By: Gina Luke, assistant director, Governmental Relations Division
Due to Congress and the Obama administration’s inability to fully resolve issues surrounding the recent “fiscal cliff,” President Obama will likely delay for a few weeks delivering his annual budget request to Congress, missing the Feb. 4 deadline.
By law, the president’s annual budget is due to Capitol Hill by the first Monday in February, but some recent news reports have said that the White House is running about five weeks behind schedule. Federal agencies are still waiting for the administration’s decisions—known as “passbacks”—on their individual budget requests, which is something that usually occurs in late November.
Any delay that occurs in delivering the president’s budget to Congress will compress the legislative calendar, which translates into less time for lawmakers to complete all of the bills that are part of their regular agenda.

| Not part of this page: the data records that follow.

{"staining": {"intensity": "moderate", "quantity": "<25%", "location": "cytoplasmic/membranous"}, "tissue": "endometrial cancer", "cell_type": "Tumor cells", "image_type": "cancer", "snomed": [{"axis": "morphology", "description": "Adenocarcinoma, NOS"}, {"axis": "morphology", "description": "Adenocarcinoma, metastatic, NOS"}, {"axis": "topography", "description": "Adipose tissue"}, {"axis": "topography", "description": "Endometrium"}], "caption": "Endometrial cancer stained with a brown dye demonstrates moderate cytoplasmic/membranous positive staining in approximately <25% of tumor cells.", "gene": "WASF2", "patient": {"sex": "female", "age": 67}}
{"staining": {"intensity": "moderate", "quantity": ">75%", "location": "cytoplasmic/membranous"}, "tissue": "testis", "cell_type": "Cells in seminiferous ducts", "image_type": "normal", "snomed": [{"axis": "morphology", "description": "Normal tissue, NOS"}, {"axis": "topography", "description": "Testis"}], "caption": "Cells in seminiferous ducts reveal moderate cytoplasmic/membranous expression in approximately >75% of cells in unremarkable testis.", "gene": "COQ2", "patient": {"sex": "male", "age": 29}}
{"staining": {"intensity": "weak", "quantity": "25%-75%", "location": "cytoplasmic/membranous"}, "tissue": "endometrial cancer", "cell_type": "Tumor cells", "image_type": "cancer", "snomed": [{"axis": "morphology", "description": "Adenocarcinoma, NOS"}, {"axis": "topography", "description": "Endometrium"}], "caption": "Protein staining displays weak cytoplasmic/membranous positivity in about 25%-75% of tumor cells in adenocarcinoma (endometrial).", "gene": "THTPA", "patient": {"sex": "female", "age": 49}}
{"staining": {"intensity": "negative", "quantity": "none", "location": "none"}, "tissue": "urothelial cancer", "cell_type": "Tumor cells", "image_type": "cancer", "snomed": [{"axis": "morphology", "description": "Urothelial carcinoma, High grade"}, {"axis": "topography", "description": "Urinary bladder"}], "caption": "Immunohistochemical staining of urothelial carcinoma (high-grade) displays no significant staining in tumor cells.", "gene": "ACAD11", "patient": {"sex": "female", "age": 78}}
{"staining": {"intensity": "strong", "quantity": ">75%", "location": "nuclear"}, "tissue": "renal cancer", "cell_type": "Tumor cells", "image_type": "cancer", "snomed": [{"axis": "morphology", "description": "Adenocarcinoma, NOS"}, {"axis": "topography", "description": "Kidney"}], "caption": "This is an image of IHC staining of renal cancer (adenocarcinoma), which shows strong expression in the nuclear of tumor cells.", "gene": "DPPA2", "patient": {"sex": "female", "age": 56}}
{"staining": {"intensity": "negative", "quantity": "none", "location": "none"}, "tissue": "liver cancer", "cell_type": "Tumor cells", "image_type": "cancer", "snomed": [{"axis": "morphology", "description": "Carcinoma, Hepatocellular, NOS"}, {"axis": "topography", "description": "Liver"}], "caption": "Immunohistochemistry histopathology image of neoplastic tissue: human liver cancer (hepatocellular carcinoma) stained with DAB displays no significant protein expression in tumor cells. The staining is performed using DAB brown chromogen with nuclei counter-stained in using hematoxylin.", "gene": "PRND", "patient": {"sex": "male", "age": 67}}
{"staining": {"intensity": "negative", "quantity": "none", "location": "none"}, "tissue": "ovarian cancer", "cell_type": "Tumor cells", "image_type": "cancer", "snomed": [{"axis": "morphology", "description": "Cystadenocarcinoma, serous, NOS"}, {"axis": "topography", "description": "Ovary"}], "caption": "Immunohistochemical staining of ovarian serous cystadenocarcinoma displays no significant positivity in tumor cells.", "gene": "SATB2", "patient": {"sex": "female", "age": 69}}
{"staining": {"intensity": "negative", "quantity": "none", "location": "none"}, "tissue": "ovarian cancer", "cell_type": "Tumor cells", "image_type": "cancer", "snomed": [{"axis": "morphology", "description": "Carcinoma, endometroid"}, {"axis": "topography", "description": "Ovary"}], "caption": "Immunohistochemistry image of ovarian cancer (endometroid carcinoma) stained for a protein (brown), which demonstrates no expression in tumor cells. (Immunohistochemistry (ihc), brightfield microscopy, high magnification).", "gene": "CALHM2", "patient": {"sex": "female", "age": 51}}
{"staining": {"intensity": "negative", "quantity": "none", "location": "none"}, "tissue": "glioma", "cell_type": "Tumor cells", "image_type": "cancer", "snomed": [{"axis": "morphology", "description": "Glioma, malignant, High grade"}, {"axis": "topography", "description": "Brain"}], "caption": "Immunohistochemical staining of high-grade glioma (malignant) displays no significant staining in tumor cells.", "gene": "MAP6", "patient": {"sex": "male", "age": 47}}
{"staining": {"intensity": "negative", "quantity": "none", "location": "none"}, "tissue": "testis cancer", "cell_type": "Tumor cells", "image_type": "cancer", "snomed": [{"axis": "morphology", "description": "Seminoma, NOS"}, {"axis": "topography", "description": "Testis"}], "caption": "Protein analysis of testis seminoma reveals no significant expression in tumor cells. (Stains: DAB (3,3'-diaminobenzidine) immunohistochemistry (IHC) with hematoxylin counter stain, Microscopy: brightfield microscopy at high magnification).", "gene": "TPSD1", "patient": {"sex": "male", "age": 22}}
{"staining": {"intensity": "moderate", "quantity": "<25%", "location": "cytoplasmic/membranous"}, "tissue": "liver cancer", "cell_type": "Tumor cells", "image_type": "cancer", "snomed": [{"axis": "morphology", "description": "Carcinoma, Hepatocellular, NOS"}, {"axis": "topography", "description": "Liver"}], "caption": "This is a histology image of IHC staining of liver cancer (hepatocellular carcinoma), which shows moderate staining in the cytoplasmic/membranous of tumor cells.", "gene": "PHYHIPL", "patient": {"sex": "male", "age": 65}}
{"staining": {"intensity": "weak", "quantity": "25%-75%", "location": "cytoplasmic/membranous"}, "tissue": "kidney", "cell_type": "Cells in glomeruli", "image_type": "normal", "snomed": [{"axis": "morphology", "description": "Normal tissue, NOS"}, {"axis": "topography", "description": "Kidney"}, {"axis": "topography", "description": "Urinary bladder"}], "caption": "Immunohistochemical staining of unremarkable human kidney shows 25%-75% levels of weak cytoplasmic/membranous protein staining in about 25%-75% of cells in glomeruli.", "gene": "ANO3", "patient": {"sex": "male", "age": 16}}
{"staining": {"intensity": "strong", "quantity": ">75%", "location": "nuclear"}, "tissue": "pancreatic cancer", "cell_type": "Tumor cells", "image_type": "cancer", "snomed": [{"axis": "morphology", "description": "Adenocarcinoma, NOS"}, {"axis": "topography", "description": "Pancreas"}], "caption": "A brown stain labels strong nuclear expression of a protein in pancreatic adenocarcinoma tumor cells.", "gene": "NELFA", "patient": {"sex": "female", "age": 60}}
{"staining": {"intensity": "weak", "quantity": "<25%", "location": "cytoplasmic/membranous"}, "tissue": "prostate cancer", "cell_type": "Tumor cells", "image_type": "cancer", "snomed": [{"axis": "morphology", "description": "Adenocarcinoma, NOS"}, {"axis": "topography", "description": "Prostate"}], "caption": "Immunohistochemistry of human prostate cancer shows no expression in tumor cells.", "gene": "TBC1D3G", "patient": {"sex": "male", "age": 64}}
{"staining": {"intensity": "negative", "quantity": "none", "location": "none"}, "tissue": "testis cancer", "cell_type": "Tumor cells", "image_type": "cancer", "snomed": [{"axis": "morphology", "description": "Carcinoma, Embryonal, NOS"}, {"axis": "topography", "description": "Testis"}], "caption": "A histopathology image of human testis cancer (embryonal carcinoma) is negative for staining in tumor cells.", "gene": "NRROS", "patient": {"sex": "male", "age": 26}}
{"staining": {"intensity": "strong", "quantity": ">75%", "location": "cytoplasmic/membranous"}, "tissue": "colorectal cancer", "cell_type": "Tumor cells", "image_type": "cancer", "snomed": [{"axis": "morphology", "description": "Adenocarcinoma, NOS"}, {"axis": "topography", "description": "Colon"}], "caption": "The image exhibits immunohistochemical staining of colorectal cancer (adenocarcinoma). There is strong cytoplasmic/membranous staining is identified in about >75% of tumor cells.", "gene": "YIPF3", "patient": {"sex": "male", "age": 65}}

Further complicating matters, Congress has not agreed on the final spending levels for its current fiscal year, which began Oct. 1, 2012, and is operating on a continuing resolution that will expire on March 27.
Bothered by the president’s delay, last week House Budget Committee Chair Paul Ryan (R-Wis.) sent a letter to Acting Office of Management and Budget (OMB) Director Jeffrey Zients asking “whether the President will submit his budget request this year on or before February 4 as required by law?”
“If the administration does not plan to meet the statutory deadline, when do you anticipate the request being made,” Rep. Ryan said. A “delay in the budget submission of the president’s budget request affects Congress’s ability to carry out its budget duties.”
Zients responded to Rep. Ryan in a letter stating that the administration is “working diligently on our budget request” and “will submit it to Congress as soon as possible.”
AVMA anticipates that the president’s fiscal year 2014 budget request may not be released until late February or into March, but neither the White House nor OMB have confirmed.